By way of illustration she explained—let's say a company has accumulated MAT credit of Rs 100. The company’s tax liability for this year on the basis of 22 percent is Rs 220. Ideally, if full MAT credit was allowed, the company would have to pay Rs 120 as tax. But it would’ve been fair for the department to say that if this Rs 120 is less than 15 percent (new MAT rate for companies continuing with old tax rate) of the company’s profit, the MAT credit would be restricted and the entire credit cannot be availed in this year, but carried forward to the following year till it is exhausted. Giving MAT credit proportional to the new 15 percent rate would’ve been a fair approach, Baxi said.

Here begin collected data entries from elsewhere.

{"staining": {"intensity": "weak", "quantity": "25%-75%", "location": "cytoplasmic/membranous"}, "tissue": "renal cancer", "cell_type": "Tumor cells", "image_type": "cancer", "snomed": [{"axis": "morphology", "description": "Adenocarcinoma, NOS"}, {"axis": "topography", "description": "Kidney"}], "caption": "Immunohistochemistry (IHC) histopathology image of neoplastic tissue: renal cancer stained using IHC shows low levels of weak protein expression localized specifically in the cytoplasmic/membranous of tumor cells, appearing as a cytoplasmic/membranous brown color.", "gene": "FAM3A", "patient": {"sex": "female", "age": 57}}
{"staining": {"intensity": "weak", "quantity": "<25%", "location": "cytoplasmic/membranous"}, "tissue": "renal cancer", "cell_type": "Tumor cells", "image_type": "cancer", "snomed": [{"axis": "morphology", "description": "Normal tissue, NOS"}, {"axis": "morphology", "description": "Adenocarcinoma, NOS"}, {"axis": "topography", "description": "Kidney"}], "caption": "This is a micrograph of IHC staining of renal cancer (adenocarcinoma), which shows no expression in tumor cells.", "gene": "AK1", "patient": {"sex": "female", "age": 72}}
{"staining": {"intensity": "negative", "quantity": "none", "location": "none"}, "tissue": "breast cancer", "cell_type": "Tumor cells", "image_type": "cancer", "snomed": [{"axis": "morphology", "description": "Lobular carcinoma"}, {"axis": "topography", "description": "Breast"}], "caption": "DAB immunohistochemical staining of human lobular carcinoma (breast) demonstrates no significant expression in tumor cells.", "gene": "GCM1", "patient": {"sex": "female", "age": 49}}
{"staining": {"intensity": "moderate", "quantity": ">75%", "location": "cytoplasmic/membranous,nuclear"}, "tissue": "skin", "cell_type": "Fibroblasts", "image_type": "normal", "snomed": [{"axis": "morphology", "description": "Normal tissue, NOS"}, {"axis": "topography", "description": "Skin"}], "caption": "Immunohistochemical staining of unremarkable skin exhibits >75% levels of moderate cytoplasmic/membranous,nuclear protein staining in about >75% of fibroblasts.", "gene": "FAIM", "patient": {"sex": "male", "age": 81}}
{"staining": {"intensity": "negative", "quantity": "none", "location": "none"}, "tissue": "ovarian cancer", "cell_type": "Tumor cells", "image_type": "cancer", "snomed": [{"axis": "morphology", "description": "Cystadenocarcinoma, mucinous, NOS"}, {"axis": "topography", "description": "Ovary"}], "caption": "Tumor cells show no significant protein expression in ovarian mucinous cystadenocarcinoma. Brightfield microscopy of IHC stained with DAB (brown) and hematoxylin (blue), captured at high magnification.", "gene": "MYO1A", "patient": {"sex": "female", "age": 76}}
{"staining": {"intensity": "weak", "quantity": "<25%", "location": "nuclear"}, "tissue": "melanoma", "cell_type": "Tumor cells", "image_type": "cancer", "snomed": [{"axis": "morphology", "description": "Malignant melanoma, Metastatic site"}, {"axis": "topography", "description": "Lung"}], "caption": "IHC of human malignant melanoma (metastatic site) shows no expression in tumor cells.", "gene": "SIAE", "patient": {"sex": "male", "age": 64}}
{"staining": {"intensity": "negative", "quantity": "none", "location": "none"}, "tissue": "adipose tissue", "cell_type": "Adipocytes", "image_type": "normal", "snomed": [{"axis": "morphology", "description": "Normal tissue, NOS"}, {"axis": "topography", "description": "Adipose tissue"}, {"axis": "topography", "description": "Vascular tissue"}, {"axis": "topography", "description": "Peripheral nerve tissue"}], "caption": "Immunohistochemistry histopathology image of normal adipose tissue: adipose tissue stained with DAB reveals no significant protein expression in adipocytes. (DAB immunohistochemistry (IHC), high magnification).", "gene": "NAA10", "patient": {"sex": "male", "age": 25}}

She also pointed out that that the MAT credit issue has been clarified only by way of a circular and the government may have to make specific amendments to the Income Tax Act to deny accumulated MAT credit to companies.
There will be a whole host of companies for whom now it might make more sense to defer the exercise of moving to the 22 percent consumption tax rate regime by at least by a couple of years, Pranav Sayta, tax partner at consulting firm EY told BloombergQuint.
In the meantime, (they can) use up the entire MAT credit accumulated that is available with them. Given that the MAT rate itself has dropped by about 4 percent for such companies who do not exercise the option of the 22 percent tax rate, it might mean a little quicker utilisation of the accumulated MAT credit.Pranav Sayta, Partner - Tax and Regulatory Services, EY
There will be several large corporates, especially in the technology sector, for whom continuing with the old tax rate of 30 percent might make more sense, Sayta added. Many of these companies avail of Special Economic Zone benefits.
While the CBDT’s circular has brought clarity, it may materially reduce the overall tax advantage expected to arise from the recent ordinance for companies having a significant accumulated MAT credit, he added.